In applications which are based on embedding a semiconductor chip in a polymer or plastic compound in such a way that the upper sides of semiconductor chip and plastic compound form an overall upper side, such as is provided, for example, in multi-chip module technology or MCM technology or in chip-in-polymer technology, starting from the active upper sides of the semiconductor chips with their contact areas, rewiring is needed in order to connect the contact areas of the semiconductor chips to external contact areas on the overall upper side for a predefined external contact pattern. To this end, the semiconductor chips in the panel made of a plastic compound are accommodated in component positions. The component positions of the panel are arranged in rows and columns, the edges of the semiconductor chips running parallel to the columns and rows of the panel.
The rewiring in each of the component positions of the panel is implemented by rewiring layers in the form of a sequence of metal and dielectric layers. The structuring of the individual layers is carried out by means of deposition processes, which are carried out over the entire area, and by photolithography processes, in which the deposits over the entire area are structured. These photolithography processes can be carried out simultaneously for a plurality of component positions on the overall upper side of the panel if extremely close tolerances of a few micrometers are maintained when aligning the semiconductor chips in the component positions. However, within the panel, the problem arises that the chips to be wired exhibit position inaccuracies because of the population tolerances during the production of the panel. Position inaccuracies of this type can lead to considerable failures in the yield occurring with the conventional exposure processes of photolithography.
Given an order of magnitude of the contact areas of 90 μm, a minimum accuracy for the alignment of the semiconductor chips within the rows and columns of the component positions of ±25 μm must be maintained. In the event of greater position deviations of the semiconductor chips in the component positions, contact areas which are no longer reached by rewiring can already occur. Compensating for position errors of semiconductor chips in the component positions of a panel is possible by using a laser writing method, in which a photoresist layer is exposed by a write laser. However, because of the high rewiring densities required on a panel and the size of the area to be exposed for each panel, this exposure by means of scanning with a laser write beam is a time-consuming method and disadvantageously associated with high process costs.
A further possible way of compensating for position errors which go beyond a minimum tolerance compensation would be the possibility of exposing each component position individually and providing all the component positions of the panel with rewiring sequentially one after another. In this case, a mask is realigned in each of the component positions of the panel, so that, although the position errors of the chip are compensated for for the rewiring, the position error is transferred to the arrangement of the external contact areas and therefore to the external contacts that are visible from outside. This method likewise results in a low throughput as a result of the sequential processing of the panel, as compared to the use of a single overall mask which manages with one exposure process.
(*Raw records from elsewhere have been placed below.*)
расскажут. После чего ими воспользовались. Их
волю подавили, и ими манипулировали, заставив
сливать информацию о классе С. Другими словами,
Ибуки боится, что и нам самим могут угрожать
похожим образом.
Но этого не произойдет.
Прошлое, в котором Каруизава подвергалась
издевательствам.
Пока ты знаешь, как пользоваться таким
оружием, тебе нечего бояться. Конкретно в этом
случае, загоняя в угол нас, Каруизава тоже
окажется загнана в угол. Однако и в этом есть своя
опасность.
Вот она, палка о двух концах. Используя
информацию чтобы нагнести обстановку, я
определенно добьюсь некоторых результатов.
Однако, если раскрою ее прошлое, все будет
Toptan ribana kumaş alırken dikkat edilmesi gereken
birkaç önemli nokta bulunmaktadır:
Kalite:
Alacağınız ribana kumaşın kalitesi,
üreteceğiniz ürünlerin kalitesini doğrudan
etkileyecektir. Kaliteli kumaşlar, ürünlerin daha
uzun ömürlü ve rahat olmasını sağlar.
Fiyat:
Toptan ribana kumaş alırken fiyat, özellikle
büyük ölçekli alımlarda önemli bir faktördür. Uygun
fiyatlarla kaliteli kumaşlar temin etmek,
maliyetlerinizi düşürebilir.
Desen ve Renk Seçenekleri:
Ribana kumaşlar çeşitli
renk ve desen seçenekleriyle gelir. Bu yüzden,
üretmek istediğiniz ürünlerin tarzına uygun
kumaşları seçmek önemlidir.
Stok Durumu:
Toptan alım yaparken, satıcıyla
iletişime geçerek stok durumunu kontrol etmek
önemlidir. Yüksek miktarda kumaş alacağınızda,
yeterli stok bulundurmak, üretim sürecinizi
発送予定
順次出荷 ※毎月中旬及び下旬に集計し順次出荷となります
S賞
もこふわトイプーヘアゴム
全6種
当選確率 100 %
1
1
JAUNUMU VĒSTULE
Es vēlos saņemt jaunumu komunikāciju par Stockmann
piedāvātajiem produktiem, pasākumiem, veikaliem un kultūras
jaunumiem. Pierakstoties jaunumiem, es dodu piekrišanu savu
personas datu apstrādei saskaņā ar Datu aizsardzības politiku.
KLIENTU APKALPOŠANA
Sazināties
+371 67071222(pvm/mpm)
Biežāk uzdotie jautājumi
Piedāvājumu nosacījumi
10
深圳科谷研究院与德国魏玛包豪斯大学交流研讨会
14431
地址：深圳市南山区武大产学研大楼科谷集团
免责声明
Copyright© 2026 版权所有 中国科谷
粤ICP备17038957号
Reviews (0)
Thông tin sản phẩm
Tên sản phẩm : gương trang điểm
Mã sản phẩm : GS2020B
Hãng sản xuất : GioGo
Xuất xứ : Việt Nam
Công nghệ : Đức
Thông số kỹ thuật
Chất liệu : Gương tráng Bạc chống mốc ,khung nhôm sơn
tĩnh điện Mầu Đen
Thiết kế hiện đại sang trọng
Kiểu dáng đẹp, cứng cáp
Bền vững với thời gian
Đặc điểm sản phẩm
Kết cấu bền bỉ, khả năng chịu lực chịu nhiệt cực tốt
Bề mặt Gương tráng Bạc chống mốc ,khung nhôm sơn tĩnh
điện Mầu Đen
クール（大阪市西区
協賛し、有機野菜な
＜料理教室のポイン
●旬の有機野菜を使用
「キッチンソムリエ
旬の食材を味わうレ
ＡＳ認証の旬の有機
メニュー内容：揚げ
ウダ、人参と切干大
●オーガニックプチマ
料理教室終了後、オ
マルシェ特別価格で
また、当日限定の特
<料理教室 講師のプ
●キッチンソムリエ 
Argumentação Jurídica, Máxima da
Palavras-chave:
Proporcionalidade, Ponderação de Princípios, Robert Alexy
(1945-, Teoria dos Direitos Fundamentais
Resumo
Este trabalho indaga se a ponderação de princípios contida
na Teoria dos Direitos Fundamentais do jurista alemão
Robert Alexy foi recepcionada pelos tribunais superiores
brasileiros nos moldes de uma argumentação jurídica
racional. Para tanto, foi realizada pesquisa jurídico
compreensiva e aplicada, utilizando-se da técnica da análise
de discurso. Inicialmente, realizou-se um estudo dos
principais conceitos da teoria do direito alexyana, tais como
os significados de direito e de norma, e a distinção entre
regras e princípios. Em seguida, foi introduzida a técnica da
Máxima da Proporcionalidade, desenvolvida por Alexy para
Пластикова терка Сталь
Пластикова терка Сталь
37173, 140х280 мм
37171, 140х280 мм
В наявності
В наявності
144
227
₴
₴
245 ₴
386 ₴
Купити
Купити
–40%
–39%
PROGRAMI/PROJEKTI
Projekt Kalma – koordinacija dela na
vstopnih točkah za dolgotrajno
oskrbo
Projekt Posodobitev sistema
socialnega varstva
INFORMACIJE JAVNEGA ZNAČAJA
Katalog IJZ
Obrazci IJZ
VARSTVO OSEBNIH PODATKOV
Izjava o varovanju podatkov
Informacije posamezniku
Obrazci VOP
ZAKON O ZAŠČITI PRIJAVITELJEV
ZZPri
A further disadvantage is that, as a result of the independent adjustment of each individual installation location, although the position errors of the semiconductor chips are compensated for, the individual alignment means that a uniform grid no longer results for the matrix and the pattern of the external contacts. The external contacts of the individual component positions are then no longer located parallel to the outer edges of the semiconductor components but exhibit an X/Y offset or a rotation with respect to one another. Such a nonuniform pattern of the external contact areas on account of the position errors of the semiconductor chips also leads to problems in applying the external contacts in the form of solder globules in a compliant manner, since both the printing processes and the deposition by electroplating, and the mechanical alignment of solder globules assume a defined and reproducible pattern dimension within the context of a uniform matrix.
Following separation, in this method of the individual compensation for the position errors, an electronic component is produced with housings which have a solder globule pattern with varying positions in relation to the housing edge. This can in turn lead to problems during testing and during the further processing or the use of the electronic components in a fabrication plant if the position errors become greater than those permitted by the JEDEC Standards.
For this and other reasons, there is a need for the present invention.